=== Given information ===

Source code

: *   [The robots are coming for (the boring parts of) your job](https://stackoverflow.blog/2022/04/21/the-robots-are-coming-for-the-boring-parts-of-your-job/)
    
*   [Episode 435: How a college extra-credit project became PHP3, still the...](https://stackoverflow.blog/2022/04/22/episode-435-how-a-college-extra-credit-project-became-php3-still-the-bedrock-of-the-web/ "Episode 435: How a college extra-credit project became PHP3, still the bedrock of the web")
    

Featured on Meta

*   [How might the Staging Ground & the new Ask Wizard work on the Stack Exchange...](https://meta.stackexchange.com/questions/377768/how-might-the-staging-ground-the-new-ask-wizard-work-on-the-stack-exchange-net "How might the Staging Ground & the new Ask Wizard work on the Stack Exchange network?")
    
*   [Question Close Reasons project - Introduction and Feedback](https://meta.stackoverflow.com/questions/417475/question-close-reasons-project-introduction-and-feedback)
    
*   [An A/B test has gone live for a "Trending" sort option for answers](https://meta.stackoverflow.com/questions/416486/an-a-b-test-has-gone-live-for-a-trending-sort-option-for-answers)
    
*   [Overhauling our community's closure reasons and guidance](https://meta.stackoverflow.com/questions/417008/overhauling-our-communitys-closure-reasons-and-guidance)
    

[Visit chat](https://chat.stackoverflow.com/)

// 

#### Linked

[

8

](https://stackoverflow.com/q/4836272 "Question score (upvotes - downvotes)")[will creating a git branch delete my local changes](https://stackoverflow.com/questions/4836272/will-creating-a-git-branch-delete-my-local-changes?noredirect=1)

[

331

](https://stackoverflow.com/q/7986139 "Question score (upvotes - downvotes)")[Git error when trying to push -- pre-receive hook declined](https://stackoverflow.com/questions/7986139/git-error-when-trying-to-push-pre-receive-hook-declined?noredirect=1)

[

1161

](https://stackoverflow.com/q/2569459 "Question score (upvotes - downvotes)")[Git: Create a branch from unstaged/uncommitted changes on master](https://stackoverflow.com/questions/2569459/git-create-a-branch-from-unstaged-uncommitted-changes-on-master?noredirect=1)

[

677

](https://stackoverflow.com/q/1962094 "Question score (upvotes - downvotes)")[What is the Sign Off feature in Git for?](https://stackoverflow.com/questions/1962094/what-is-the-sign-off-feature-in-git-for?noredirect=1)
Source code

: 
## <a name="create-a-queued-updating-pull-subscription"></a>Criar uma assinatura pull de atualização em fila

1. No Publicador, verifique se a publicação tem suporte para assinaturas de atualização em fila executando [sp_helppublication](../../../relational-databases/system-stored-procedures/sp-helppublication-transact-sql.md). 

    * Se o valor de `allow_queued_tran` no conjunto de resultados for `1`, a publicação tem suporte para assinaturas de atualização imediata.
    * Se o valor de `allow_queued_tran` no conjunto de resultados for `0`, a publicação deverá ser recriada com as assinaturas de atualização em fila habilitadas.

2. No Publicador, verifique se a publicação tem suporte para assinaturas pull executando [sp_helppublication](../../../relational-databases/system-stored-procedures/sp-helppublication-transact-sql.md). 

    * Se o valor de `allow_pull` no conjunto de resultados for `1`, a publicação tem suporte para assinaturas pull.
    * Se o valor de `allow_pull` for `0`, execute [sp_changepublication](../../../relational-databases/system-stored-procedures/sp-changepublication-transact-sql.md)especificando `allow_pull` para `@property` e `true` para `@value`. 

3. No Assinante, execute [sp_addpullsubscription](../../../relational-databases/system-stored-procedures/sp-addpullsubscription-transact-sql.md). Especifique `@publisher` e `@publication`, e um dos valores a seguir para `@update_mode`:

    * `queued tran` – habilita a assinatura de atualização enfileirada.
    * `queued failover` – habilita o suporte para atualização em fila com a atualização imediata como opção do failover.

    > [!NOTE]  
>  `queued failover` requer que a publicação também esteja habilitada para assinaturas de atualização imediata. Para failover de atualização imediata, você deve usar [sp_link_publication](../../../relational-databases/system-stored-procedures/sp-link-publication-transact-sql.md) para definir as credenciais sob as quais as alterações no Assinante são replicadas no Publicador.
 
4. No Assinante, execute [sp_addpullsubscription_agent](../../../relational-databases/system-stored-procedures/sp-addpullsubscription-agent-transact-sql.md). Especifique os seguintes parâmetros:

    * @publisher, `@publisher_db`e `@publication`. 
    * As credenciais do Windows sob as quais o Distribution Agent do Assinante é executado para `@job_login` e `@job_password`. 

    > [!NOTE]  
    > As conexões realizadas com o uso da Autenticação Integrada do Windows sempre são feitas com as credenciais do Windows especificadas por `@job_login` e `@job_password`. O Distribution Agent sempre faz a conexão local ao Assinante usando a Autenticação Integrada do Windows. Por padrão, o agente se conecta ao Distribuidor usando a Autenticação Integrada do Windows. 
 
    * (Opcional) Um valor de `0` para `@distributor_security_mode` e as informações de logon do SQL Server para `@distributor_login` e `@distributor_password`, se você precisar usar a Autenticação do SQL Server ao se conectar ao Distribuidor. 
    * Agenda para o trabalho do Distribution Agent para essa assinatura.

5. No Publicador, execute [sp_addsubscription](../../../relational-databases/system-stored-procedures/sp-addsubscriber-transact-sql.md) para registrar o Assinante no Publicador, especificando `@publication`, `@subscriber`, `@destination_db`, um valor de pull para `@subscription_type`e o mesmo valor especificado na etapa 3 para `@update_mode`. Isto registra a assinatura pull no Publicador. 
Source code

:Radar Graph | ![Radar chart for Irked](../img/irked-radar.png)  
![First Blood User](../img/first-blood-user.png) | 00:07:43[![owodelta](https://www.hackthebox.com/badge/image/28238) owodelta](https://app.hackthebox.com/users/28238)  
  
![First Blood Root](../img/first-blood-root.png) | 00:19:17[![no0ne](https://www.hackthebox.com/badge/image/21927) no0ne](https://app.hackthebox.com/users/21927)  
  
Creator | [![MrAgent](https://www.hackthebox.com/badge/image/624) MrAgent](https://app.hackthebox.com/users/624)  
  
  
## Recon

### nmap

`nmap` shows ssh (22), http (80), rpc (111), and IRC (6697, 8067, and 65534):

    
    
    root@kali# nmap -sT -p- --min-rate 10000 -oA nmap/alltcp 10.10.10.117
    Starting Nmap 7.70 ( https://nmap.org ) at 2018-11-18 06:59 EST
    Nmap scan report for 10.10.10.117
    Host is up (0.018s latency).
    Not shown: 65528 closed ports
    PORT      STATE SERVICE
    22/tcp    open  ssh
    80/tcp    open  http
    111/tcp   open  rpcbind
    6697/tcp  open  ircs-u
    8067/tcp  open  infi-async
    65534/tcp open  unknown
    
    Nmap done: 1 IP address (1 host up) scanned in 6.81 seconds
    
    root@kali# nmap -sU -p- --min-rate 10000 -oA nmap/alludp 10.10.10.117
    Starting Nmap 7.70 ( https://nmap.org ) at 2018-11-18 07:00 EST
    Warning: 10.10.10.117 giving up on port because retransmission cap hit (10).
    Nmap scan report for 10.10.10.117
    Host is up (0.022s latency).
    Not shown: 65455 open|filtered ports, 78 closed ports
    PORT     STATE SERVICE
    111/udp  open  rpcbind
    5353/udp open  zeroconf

===

■ Brief ■
Reproduce the text from the line with "Featured on Meta" up to and including the line with "pull de atualização em fila", substituting "Open chat" for "Visit chat" and leaving everything else unchanged.

■ Solution for this exercise ■
Featured on Meta

*   [How might the Staging Ground & the new Ask Wizard work on the Stack Exchange...](https://meta.stackexchange.com/questions/377768/how-might-the-staging-ground-the-new-ask-wizard-work-on-the-stack-exchange-net "How might the Staging Ground & the new Ask Wizard work on the Stack Exchange network?")
    
*   [Question Close Reasons project - Introduction and Feedback](https://meta.stackoverflow.com/questions/417475/question-close-reasons-project-introduction-and-feedback)
    
*   [An A/B test has gone live for a "Trending" sort option for answers](https://meta.stackoverflow.com/questions/416486/an-a-b-test-has-gone-live-for-a-trending-sort-option-for-answers)
    
*   [Overhauling our community's closure reasons and guidance](https://meta.stackoverflow.com/questions/417008/overhauling-our-communitys-closure-reasons-and-guidance)
    

[Open chat](https://chat.stackoverflow.com/)

// 

#### Linked

[

8

](https://stackoverflow.com/q/4836272 "Question score (upvotes - downvotes)")[will creating a git branch delete my local changes](https://stackoverflow.com/questions/4836272/will-creating-a-git-branch-delete-my-local-changes?noredirect=1)

[

331

](https://stackoverflow.com/q/7986139 "Question score (upvotes - downvotes)")[Git error when trying to push -- pre-receive hook declined](https://stackoverflow.com/questions/7986139/git-error-when-trying-to-push-pre-receive-hook-declined?noredirect=1)

[

1161

](https://stackoverflow.com/q/2569459 "Question score (upvotes - downvotes)")[Git: Create a branch from unstaged/uncommitted changes on master](https://stackoverflow.com/questions/2569459/git-create-a-branch-from-unstaged-uncommitted-changes-on-master?noredirect=1)

[

677

](https://stackoverflow.com/q/1962094 "Question score (upvotes - downvotes)")[What is the Sign Off feature in Git for?](https://stackoverflow.com/questions/1962094/what-is-the-sign-off-feature-in-git-for?noredirect=1)
Source code

: 
## <a name="create-a-queued-updating-pull-subscription"></a>Criar uma assinatura pull de atualização em fila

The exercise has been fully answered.